We would know another side of Antonia of how she's feeling, thinking and everything.

 How effective is Cather, a woman, at narrating a story from the point of view of a man? Does Jim sound like a man writing, or does the narrative sound like a woman pretending to be a man?
It sounds like a man writing.

Why do you think Jim changed the title from Antonia to My Antonia?
Because he was in love with Antonia in the novel.

Based on this, I reccommand this novel to anyone.

Tuesday, December 6, 2011

The Effects of Setting

Author Willa Cather embedded literary devices, such as metaphors, similes, and personification, within her writing.

"As I looked about me I felt that the grass was the country, as the water is the sea. The red of the grass made all the great prairie the colour of wine-stains, or of certain seaweeds when they are first washed up. And there was so much motion in it; the whole country seemed, somehow, to be running."

"The grave, with its tall red grass that was never mowed, was like a little island."

"Winter comes down savagely over a little town on the prairie. The wind that sweeps in from the open country strips away all the leafy screens that hide one yard from another in summer, and the houses seem to draw closer together. The roofs, that looked so far away across the green treetops, now stare you in the face, and they are so much uglier than when their angles were softened by vines and shrubs.



The effects with the characters with the land is they see it as of what they're feeling.

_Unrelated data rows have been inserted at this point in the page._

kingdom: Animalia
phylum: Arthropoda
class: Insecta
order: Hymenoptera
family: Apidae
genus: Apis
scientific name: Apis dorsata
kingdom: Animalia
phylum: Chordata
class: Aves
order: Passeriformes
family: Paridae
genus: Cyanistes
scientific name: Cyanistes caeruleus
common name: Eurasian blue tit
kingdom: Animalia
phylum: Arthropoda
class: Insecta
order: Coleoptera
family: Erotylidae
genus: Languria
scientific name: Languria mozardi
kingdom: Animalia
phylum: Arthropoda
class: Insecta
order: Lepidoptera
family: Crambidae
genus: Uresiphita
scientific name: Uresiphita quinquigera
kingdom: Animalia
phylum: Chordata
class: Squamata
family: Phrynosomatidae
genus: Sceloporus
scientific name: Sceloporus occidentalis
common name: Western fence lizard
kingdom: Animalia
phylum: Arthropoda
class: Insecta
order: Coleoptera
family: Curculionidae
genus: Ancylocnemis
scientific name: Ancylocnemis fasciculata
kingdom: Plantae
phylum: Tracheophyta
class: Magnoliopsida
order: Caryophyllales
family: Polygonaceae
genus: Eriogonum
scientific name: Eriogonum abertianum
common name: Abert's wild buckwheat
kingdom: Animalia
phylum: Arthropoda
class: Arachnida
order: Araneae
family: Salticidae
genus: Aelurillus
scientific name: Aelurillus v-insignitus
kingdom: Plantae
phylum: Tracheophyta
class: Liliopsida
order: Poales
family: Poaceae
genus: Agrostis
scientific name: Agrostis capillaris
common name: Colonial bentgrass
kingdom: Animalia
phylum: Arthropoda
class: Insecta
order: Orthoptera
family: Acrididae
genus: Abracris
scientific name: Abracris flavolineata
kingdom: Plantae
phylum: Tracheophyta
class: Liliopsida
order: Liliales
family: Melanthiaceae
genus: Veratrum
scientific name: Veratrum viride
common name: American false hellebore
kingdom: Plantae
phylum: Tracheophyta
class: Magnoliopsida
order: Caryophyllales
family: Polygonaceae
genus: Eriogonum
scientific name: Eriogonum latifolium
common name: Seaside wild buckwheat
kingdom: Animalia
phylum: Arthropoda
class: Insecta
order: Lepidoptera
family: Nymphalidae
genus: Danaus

The city of Batesville is a setting that has an effect on me. At night, when everything has lighted up in town, it looks amazingly beautiful. The Christmas lights that they lit up at the park makes it go great with everything else. During the winter when its snows, there's a pretty blanket that covers all of the city, making as if the trees are sparkly. In the summer time, boats are out at the sand bar. Trucks are parked beside each other and people are out in the river enjoying the coolness of the water, splashing them in the face or just going swimming.